Joseph Dennis will be preparing a study on regional histories (fangzhi) in premodern Chinese history. He will look at how these local gazetteers were compiled, how they were printed and funded, and who were the readers of these publications in the Ming dynasty.
Asaf Goldschmidt has studied both Chinese premodern history and the sociology of science at the University of Pennsylvania, where he received his Ph.D. He teaches at Tel Aviv University. Goldschmidt is proposing a new definition of medicine in China during the Song dynasty.
The Harvard-Yenching Postdoctoral Fellow is funded by the Harvard-Yenching Institute and is intended to encourage younger scholars who are in the fields of library science and print culture.
This year’s fellow is Hilde DeWeerdt, who received her Ph.D. from Harvard in 1998. A faculty member at the University of Tennessee, Knoxville, DeWeerdt will be looking at the examination culture in 12th and 13th century China to show how the state-sponsored examinations for civil posts were vehicles for the exchange of ideas in political and literary debates. She is also compiling a bibliography of research tools for Song dynasty history.

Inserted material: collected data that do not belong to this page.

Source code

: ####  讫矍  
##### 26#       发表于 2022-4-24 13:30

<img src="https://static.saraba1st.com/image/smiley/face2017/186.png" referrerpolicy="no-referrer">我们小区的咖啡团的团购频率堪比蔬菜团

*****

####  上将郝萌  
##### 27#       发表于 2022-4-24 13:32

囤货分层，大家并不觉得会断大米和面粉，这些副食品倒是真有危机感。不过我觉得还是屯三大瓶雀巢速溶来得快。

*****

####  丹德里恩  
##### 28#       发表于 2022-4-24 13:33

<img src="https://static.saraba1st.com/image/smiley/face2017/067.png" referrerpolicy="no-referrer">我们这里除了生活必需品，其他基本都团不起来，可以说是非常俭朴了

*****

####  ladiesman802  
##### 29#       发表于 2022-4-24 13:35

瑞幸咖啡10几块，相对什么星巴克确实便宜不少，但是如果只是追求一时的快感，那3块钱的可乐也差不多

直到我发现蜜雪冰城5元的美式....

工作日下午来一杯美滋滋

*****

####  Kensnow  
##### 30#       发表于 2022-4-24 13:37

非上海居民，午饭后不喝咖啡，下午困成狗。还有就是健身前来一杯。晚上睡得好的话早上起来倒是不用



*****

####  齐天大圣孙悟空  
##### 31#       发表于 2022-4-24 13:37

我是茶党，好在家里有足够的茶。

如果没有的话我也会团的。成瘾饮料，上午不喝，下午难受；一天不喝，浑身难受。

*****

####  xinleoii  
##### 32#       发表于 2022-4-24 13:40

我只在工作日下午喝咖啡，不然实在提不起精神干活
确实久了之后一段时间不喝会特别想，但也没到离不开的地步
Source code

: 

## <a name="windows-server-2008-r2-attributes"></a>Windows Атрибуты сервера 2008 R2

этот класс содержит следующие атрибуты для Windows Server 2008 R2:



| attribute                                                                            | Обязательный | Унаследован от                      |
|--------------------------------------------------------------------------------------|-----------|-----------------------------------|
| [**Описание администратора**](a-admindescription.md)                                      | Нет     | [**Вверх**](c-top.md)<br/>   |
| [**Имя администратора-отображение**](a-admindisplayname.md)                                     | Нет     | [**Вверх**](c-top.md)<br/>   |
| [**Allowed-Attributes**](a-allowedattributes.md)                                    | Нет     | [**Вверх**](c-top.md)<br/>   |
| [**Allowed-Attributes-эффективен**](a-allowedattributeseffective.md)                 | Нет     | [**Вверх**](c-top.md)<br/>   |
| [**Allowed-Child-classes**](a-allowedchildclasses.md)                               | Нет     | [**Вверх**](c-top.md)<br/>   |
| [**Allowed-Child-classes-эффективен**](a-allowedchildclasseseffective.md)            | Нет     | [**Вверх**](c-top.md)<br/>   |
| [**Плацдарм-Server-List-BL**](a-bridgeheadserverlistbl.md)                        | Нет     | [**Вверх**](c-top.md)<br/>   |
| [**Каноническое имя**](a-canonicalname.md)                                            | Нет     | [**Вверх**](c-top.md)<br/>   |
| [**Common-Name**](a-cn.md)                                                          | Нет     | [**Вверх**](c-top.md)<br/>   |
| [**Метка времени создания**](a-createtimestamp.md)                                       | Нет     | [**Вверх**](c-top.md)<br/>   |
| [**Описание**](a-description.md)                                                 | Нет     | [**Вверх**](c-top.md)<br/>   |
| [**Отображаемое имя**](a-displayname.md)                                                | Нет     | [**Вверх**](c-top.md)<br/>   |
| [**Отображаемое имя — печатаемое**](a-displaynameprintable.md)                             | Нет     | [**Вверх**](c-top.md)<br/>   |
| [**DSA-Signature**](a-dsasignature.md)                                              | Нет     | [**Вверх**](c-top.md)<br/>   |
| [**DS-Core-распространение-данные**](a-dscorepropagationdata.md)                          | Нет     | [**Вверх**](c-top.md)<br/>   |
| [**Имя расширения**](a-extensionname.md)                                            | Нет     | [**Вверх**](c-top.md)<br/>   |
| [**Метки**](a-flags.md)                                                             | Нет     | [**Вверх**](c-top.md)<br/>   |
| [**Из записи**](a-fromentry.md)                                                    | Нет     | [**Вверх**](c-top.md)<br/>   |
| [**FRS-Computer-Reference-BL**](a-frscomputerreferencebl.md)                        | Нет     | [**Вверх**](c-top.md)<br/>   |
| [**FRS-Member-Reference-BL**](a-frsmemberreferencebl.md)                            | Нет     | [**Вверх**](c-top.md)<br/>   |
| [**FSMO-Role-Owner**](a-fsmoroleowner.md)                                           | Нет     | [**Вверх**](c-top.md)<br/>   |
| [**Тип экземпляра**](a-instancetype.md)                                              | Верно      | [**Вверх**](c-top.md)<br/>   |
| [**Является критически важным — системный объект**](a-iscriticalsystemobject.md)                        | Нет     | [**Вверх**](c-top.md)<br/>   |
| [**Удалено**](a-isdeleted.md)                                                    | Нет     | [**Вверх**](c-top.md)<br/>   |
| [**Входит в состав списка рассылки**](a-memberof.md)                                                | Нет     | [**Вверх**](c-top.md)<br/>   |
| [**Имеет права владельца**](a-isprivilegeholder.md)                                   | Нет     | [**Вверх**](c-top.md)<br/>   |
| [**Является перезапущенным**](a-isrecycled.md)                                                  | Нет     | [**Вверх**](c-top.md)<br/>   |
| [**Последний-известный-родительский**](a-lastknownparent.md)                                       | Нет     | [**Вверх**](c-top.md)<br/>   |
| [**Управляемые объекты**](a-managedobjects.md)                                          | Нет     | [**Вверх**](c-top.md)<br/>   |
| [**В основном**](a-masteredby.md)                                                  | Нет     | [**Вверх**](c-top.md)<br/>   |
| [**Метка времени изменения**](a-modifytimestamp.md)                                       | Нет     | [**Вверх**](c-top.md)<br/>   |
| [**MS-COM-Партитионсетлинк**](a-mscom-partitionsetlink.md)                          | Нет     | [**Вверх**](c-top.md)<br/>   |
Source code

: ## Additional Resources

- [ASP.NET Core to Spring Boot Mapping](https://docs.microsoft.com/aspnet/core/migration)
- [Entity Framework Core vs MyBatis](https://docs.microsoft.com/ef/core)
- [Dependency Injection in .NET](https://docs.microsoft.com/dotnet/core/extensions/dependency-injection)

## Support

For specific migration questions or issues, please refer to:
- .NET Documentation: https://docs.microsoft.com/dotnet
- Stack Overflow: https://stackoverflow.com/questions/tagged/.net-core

The Taiwan Studies Postdoctoral Fellow is co-funded by a grant from the Chiang Ching-Kuo Foundation and by the Fairbank Center.
This year’s fellow is Wang Chin-shou, a new Ph.D. from the University of North Carolina, Chapel Hill. At the Fairbank Center he will be investigating the process of increasing democratization and how this trend has been breaking down the old client relationships in Taiwan between 1987 and 2001.
The following new visiting scholars have secured funding from a variety of sources for their year at the Fairbank Center, and will be working with various Harvard faculty.
Huang Jianli is from the history department at the National University of Singapore. His research is on local government in wartime Chongqing between 1937 and 1945. He will arrive in October.
Goh Yenseng, also of Singapore, is from the National Institute of Education of Nanyang Technical University. His field is linguistics and he will be working with James Huang and Feng Shengli, who are Harvard specialists in Chinese linguistics. He will arrive in January 2005 to spend six months at the Fairbank Center.
Hu Zhongxiang is from the Beijing Instrument Industry Corp. He will be investigating the unique economic phenomenon of what is termed the “Taiwan Straits economy” and the transformations taking place on both sides of the Taiwan Strait.
Stephanez Corcuff is now at the University of La Rochelle in France and his term at the Fairbank Center will be through March 2005. His field of study is Taiwanese democracy and the political changes taking place in Taiwan as a result of the moves toward a more open political system.
Liao Mei is from Fudan University in Shanghai. Her field is Chinese intellectual history during the late Qing period, when Western imperialism was bringing with it new ideas and concepts that challenged the traditional, established ways of thinking within China.
Shaw Ping is affiliated with the Institute of Communications Management at National Sun Yat-sen University. She will be writing on Taiwanese women’s culture in the new era of globalization.
Song Yiping is a midcareer professional who is well known to many people in China. A news anchorwoman with CCTV in China, Yiping will examine the patterns of interaction between the media, the public, the government, and business.
Liu Tik-Sang is a specialist on local popular religion in contemporary China. He teaches at the Hong Kong University of Science and Technology. While at Harvard, he will be investigating issues of family and kinship in the popular religion of south China.